A federal jury in California dismissed a lawsuit filed by Elon Musk against OpenAI on Monday [1].
The ruling removes a significant legal threat to OpenAI as it continues to scale its artificial intelligence operations and valuation. The company has reached a valuation of $852 billion [2].
The jury reached a unanimous decision that Musk filed the case after the legal deadline had passed [1]. Under the law, the statute of limitations for such a lawsuit is three years [1]. Because the filing occurred after this window, the court dismissed the claims [1].
The legal battle between the Tesla CEO and the AI firm centered on the transition of OpenAI from a non-profit to a capped-profit entity. Musk had argued that the company deviated from its original mission to develop AI for the benefit of humanity.
Musk's legal team sought to challenge the company's current structure and governance. However, the jury focused on the timing of the filing rather than the merits of the arguments regarding the company's mission [1].

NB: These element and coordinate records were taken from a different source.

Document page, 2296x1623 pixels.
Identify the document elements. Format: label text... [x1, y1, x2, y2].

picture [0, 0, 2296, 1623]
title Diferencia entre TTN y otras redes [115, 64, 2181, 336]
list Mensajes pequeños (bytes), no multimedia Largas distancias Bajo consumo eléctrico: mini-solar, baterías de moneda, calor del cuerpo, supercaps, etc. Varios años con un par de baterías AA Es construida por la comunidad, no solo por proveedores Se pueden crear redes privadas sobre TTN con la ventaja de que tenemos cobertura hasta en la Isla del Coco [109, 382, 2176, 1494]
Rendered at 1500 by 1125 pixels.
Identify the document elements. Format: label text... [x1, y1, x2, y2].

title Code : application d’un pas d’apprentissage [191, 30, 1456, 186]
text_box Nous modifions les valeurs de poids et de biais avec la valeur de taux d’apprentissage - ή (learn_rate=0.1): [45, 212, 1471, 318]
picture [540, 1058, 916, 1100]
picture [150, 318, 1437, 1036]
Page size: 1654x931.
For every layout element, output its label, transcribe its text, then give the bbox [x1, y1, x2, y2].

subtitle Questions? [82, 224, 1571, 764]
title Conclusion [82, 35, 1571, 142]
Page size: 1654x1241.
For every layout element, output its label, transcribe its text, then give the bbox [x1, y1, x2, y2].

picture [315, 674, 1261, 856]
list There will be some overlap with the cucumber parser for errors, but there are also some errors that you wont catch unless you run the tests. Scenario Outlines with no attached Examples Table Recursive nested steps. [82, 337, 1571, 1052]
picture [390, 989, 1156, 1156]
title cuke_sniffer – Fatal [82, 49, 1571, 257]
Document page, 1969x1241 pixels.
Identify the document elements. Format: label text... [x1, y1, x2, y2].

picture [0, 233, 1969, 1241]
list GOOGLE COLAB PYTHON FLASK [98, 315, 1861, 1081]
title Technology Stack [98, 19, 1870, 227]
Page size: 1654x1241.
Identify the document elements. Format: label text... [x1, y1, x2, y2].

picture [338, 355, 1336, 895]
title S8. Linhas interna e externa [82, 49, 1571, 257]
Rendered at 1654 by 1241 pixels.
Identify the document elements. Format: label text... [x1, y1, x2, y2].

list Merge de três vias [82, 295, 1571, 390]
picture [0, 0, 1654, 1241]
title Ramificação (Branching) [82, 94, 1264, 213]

The verdict on May 18, 2026, concludes this specific phase of the dispute in the California federal court [3]. While the jury has sided with OpenAI, Musk's lawyer said an appeal is planned to challenge the dismissal.
“A federal jury in California dismissed a lawsuit filed by Elon Musk against OpenAI on Monday.”
This ruling underscores the critical importance of procedural deadlines in high-stakes corporate litigation. By dismissing the case on a statute of limitations technicality rather than the merits of the mission-drift argument, the court has provided OpenAI with a decisive victory that protects its $852 billion valuation from immediate legal instability, though the promise of an appeal suggests the conflict remains unresolved.